▶ **What you have to do**
Reproduce the full listing below unchanged, apart from the pictures.

▶ **Data**

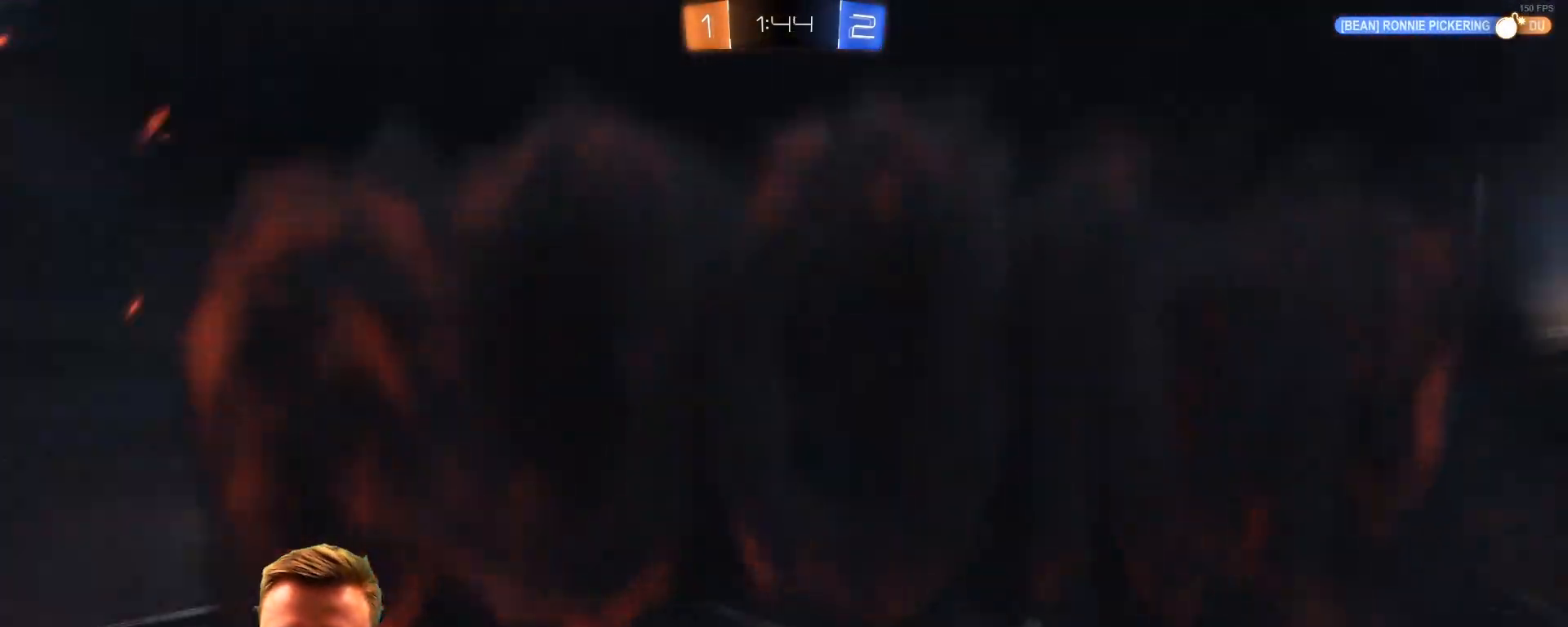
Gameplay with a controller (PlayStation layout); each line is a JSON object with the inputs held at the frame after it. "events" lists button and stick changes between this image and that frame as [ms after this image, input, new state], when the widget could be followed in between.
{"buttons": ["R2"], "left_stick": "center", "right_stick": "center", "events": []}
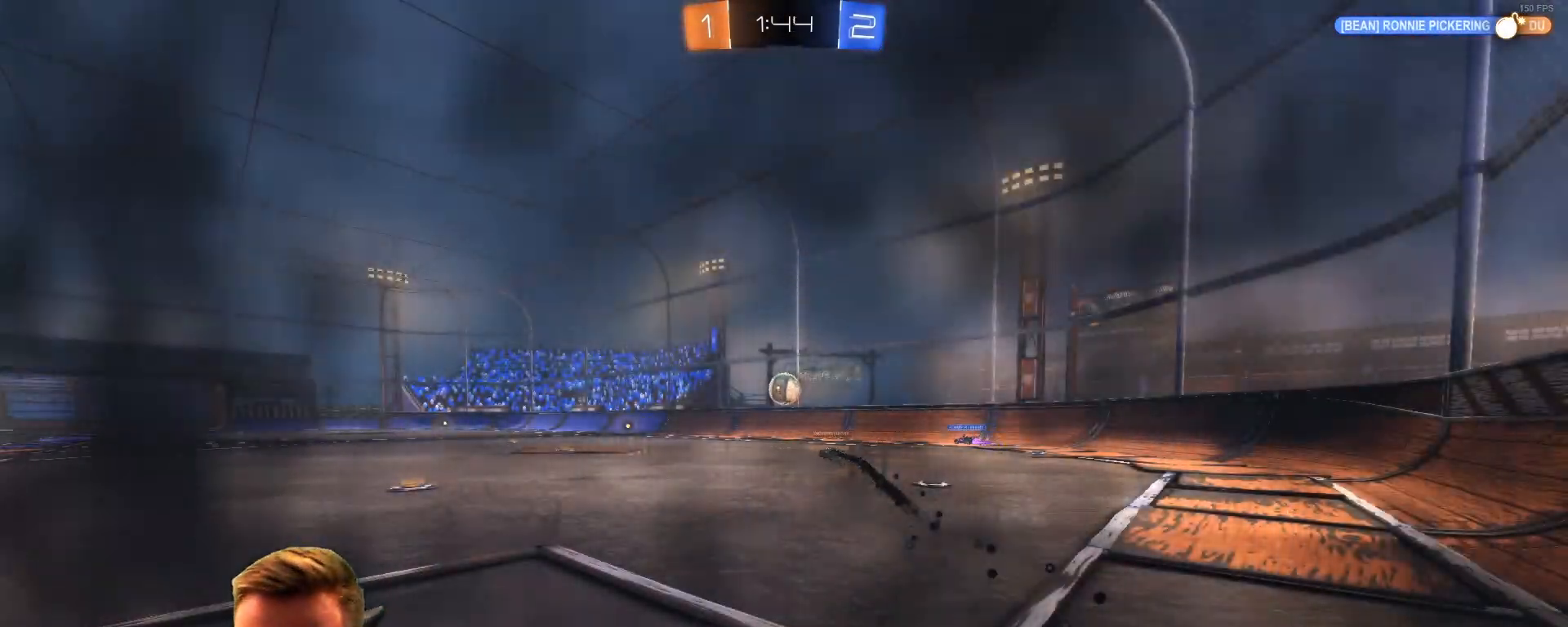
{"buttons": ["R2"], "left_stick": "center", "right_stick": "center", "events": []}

▶ **Your solution**
Gameplay with a controller (PlayStation layout); each line is a JSON object with the inputs held at the frame after it. "events" lists button and stick changes between this image and that frame as [ms after this image, input, new state], when the widget could be followed in between.
{"buttons": ["R2"], "left_stick": "center", "right_stick": "center", "events": []}
{"buttons": ["R2"], "left_stick": "center", "right_stick": "center", "events": []}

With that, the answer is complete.